**SOURCE EXTRACT:**
++++++++++
One of Enbridge’s other big successes under Monaco was the completion of the Flanagan South and Seaway twin pipeline projects in January 2015. Flanagan goes from the U.S. Midwest into Cushing, Oklahoma, and Seaway continues to the Gulf coast. “We were able to get the first large-scale conduit right from Western Canada to the Gulf coast with those two connections,” Monaco says.

Leach says the pathway has been important in achieving fair market value for Albertan resources and credits Monaco’s leadership for the result. “That is a testament to the ability to react reasonably quickly to a market that has changed more than most people give credit for,” he says. “We’re only five or six years removed from Canadian shippers suing the U.S. regulator for approving too much capacity on the Enbridge Clipper pipeline.” At that time, the conventional wisdom was that you wanted to get barrels to the U.S. Midwest, which was going to be increasingly short of petroleum, to get the best price.

Enbridge’s infrastructure was weighted that way. But Leach says things have flipped since then, and the Midwest is the last place producers want barrels to go. “But since then Enbridge has realigned with the Seaway acquisition and reversal, the Line 9 reversal and expansions on the Mainline system to completely redo that map,” Leach says. “And without laying much greenfield pipe at all.”

“We just listen. What are their concerns? What is their view on the environment in the area? What drives them and what would they like to see?”

Other groups have been trying to do the same thing, but Enbridge had the advantage of being able to do it with projects in their existing network. The Spectra deal will only help in this regard. “It’s one of the things I’m most proud of,” Monaco says, “that during a period when there’s been so much opposition to energy development, we’ve been able to increase our capacity.” In total, the company has added about 1.7 million barrels per day of incremental capacity in recent years, and Monaco says customers are appreciative. “If you’re selling to one location, that’s not a good day,” he says. “You want to have options, and we’ve been able to access multiple markets with those expansions.”

Monaco spreads the credit around when discussing Enbridge’s success, from his closest lieutenants to the people who put the pipe in the ground . He says the biggest change in his job over the years has been the amount of time he spends developing relationships with communities. “It’s less about putting pipe in the ground – we still need to do that, we need to do it safely – but the part of the job that is different is that there’s a lot more emphasis on stakeholders,” he says. “My role is to develop relationships with stakeholders, whether it’s First Nations or other small communities or municipalities. You need to make sure that people know what you stand for as a company.”
++++++++++
**SUPPLIED MATERIAL:**
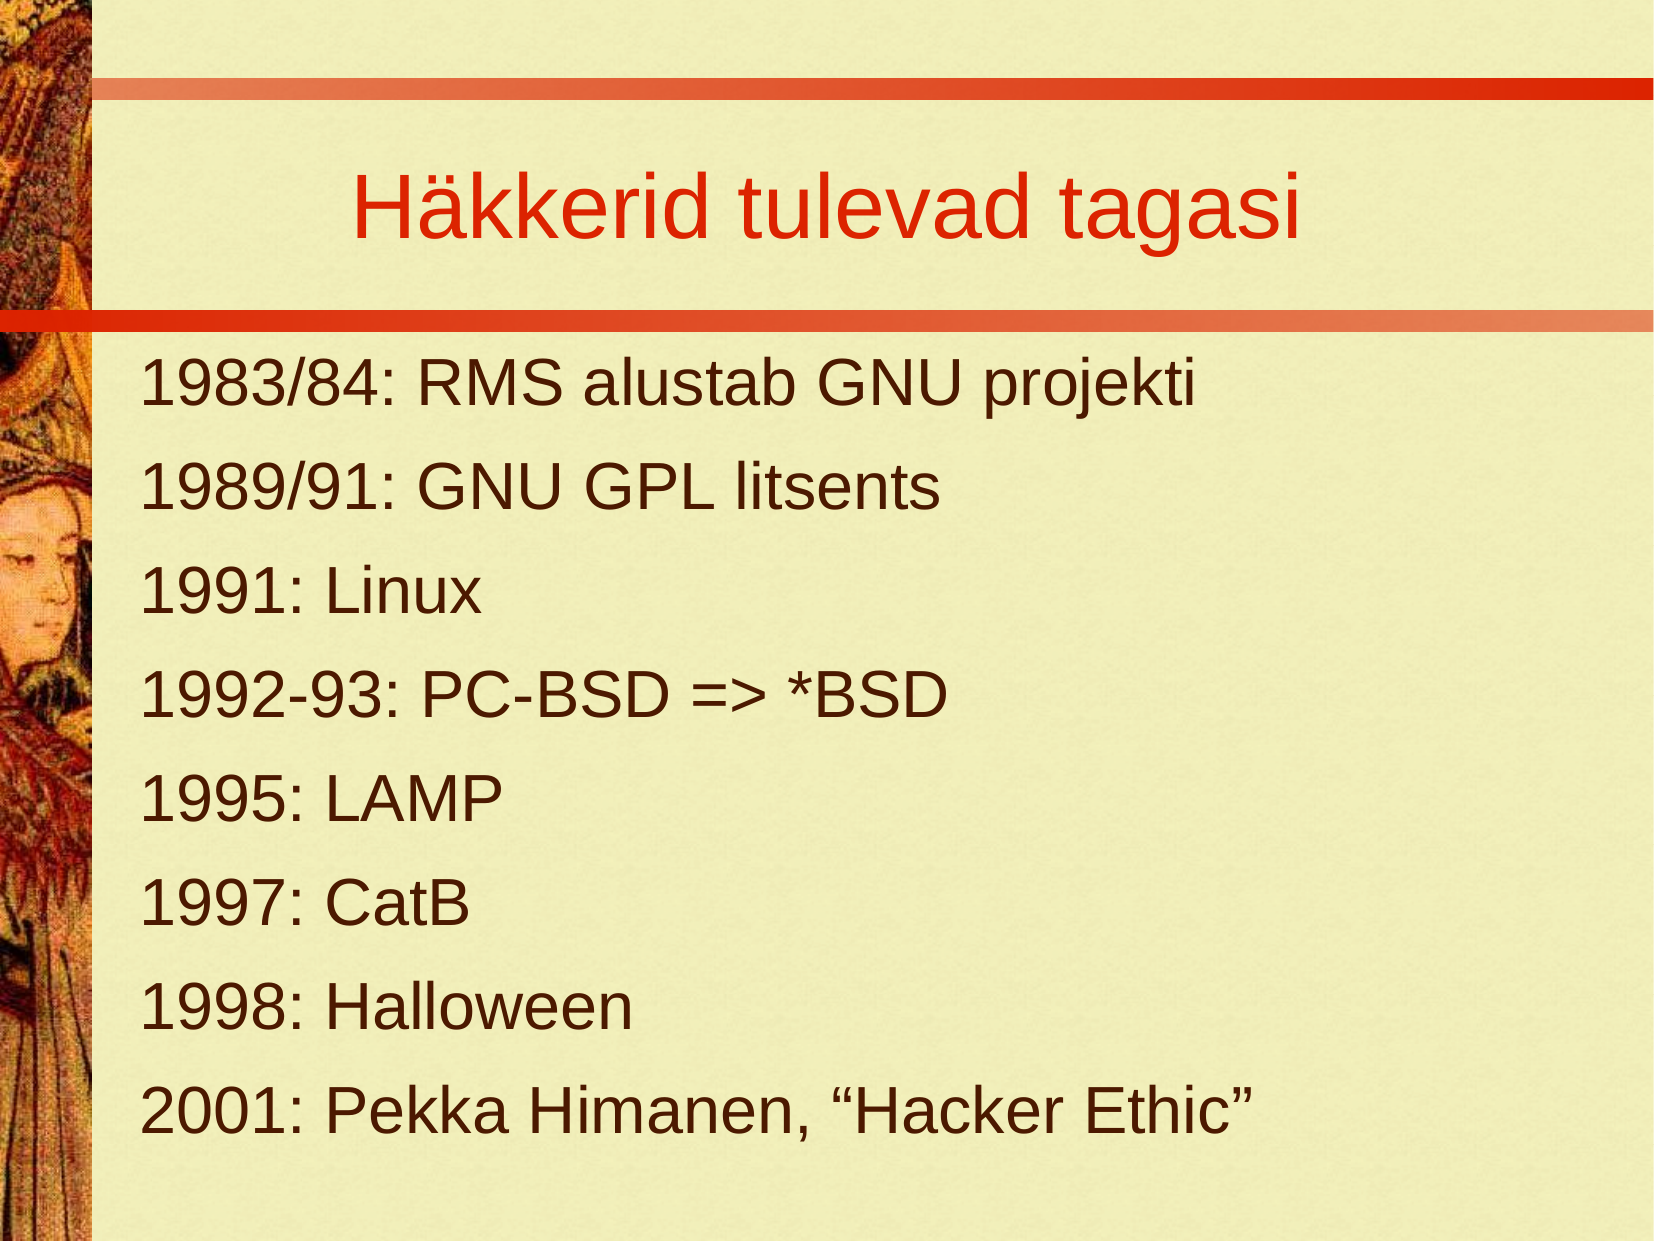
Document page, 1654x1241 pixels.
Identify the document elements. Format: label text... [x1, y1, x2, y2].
++++++++++
**EXERCISE AIM:** Carry on the article about Enbridge and Monaco above, starting right after its last sentence.

**OUTPUT OF THE TASK:**
And he’s in the trenches doing it. Elmer Ghostkeeper, from the Buffalo Lake Métis Settlement north of Edmonton, remembers the first community meeting he was at with Monaco. “A lot of these guys at that level never get to meet aboriginal people,” he says. “It’s always community liaison or people lower down the corporate structure who do the community work.” But he heard from, met and spoke to Monaco, and the trust, understanding and respect grew. “We’re pretty much on the same page,” he says. “We’re committed to building this pipe and I couldn’t wish for a better partner.”

Monaco says the key to building community support is to empty your mind of preconceived notions. “We just listen,” he says. “What are their concerns? What is their view on the environment in the area? What drives them and what would they like to see? It’s listen first and make sure you’re taking their advice because it makes your project better.” And he emphasizes the need to build coalitions. “People don’t listen to CEOs,” he says. “What we find is that people relate best to third parties, independent people, academics or union people, all of whom have a vested interest in moving forward in a sustainable way and have the greatest amount of credibility.” More and more, he adds, that includes environmental groups.

Monaco will vent some frustration over pipeline politics. He raises the matter of Enbridge’s efforts to reverse Line 9 in Ontario and Quebec so Western Canadian crude could flow eastward to refineries in Quebec. “This was a reversal,” he say, mildly exasperated.

“This is the simplest thing that you can do as a pipeline company, and yet it took us three years when it should have taken six months.” But then he simply goes back to his basic premise that he needs to get out there and talk about how Enbridge is going to perform. “You show them that your people care about what they’re doing, and build that trust and confidence in what you’re doing.”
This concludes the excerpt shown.